**Consigna 1**
Según la entrevista con Milo de Angelis, ¿en qué año se editó Tema del adiós?
**Consigna 2**
Prosigue la entrevista con Milo de Angelis a partir de su última línea.

**Fragmento seleccionado**
* * *

Entrevista con Milo de Angelis (Clarín, falta chequear fecha)

Con un hermoso diálogo sobre la poeta rusa Marina Tsvietaieva cerró ayer su lectura en el VI Festival Internacional de Poesía de la Feria del Libro el poeta italiano Milo de Angelis. Fue la anteúltima jornada del encuentro, que concluye hoy con lecturas de todos los invitados y una performance del coreano Wol San, en la sede de San Telmo del Centro Cultural de España.
Nacido en 1951 en Milán, De Angelis escribió seis libros de poemas y está considerado uno de los escritores más destacados de Italia. En 1976 apareció su primer volumen de versos: Semejanzas. Después publicó otro cuatro, hasta que en 2004 editó Tema del adiós, sobre la muerte de su mujer, la poeta Giovanna Sicari, libro que significó un cambio importante en su escritura, ganada ahora por un lirismo más íntimo y frases más llanas. En los textos de De Angelis hay versos e imágenes que se retoman y resignifican, dando la pauta de que se trata de una obra que exhibe su propio proceso de conformación. Sus poemas se cuestionan permanentemente el sentido de escribir poesía en la sociedad actual.
Biografía sumaria, una antología de su trabajo que acaba de editarse en el país, con traducción y prólogo de María Julia de Ruschi, recopila textos de todos sus poemarios editados, y suma varios poemas inéditos de entre los últimos que escribió.

-¿Se puede pensar su poesía como la búsqueda de una suerte de sintaxis de lo contemporáneo?

* * *

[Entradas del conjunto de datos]
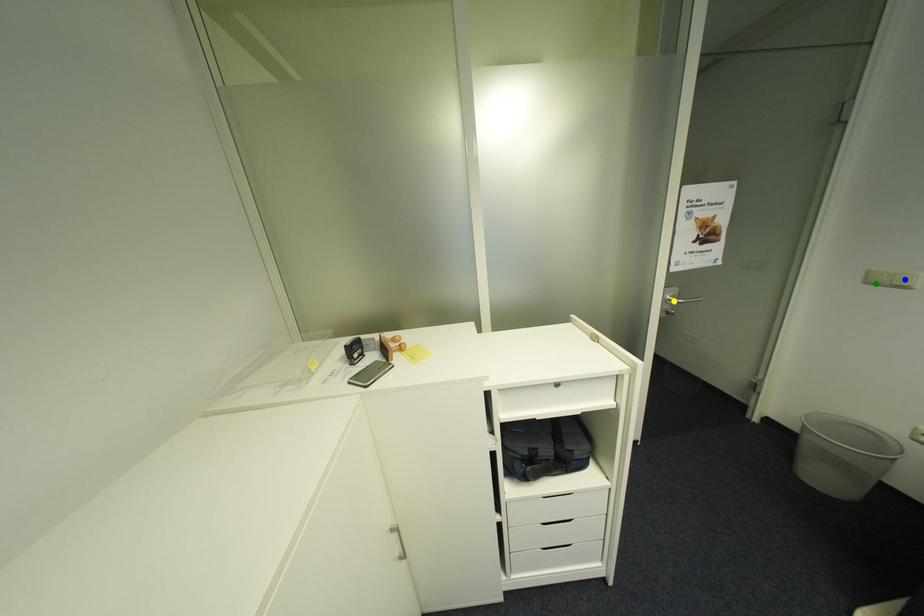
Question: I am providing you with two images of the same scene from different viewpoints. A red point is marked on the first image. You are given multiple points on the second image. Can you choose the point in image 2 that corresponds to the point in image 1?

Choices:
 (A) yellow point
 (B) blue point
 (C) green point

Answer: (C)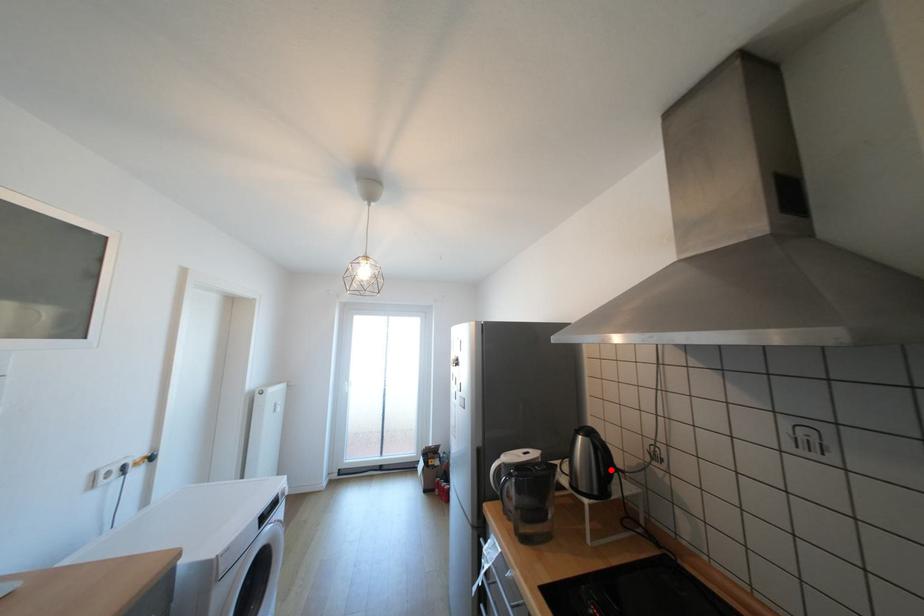
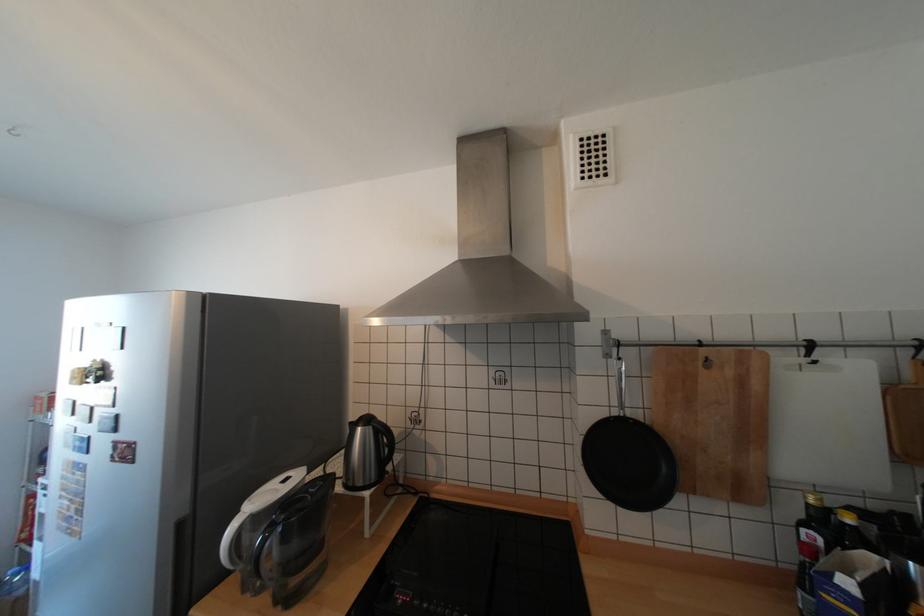
The point at the highlighted location is marked in the first image. Where is the corresponding point in the second image?

(392, 453)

* * *

**Respuesta 1**
En 2004.

**Respuesta 2**
-Sí. La mía es una poesía que tiene muchos puntos de contacto con lo antiguo, con los griegos y latinos, pero desde una dimensión lingüística viva, no clásica. Lo importante es que estos fragmentos de tiempo muerto, que vienen del pasado, no sean arrojados con violencia al presente, sino que sean diseminados de manera tal que cobren vida y no permanezcan como restos embalsamado. Es algo que está muy relacionado con mi trabajo como traductor, especialmente de Lucrecio, al que he dedicado muchos años de empeño filológico y textual. Traducir es traer esos textos del pasado, a través de los siglos, porque es la única manera de darles vida que tenemos. En mi poesía es algo que debe darse de manera secreta, subterránea, no a través de las citas. Lo antiguo debe ingresar con su trasfondo mítico y metafísico dentro de la actualidad viva de la lengua.

-En sus poemas predomina un paisaje del presente de tipo posindustrial. En un escenario así, ¿dónde resuena la producción poética?
-La creación poética no es una dimensión social, mucho menos histórica. Se inserta en la historia, pero funciona como otro tiempo del calendario. Por un lado está lo cronológico, de los diarios, de la actualidad, y por otro lado hay un tiempo absoluto, idéntico para todos los hombres y para todas las épocas. El poeta que pretende escribir para lo cronológico se convierte en un periodista, en un hombre astuto para negociar con su época. Pero es cierto también que un poeta solo, absoluto, es un poeta muerto. Así que finalmente los dos elementos conviven en una fricción muy estrecha.

-¿Tuvo o tiene algún tipo de actividad política?
-No, y desde hace muchos años sostengo una posición muy crítica contra el concepto de política. Hay mucha retórica, mucha facilidad y mucha ficción en la poesía de tipo civil, que en Italia ostenta una gran tradición, de Giuseppe Parini y Alessandro Manzoni, a Pier Paolo Pasolini. Pero esa tradición no tiene nada que ver con la mía.

-¿Cuál es su tradición?
-Mi tradición está dada por Francesco Petrarca, Torquato Tasso, Giacomo Leopardi, Dino Campana y Cesare Pavese

-A partir de 2004, su escritura sufre un cambio importante. ¿Cómo lo describiría?
-Para un poeta es siempre difícil ver cambios esenciales en la propia obra. Podría decir que se da una mayor definición de las situaciones, una sintaxis menos arbitraria. Pero yo no soy un poeta que progrese. Soy un poeta monótono, limitado y circular.

-¿Cuáles son sus obsesiones como poeta?
-El tiempo perdido. Que no se pierda, que continúe vivo en el presente. Y la imposibilidad de recordar.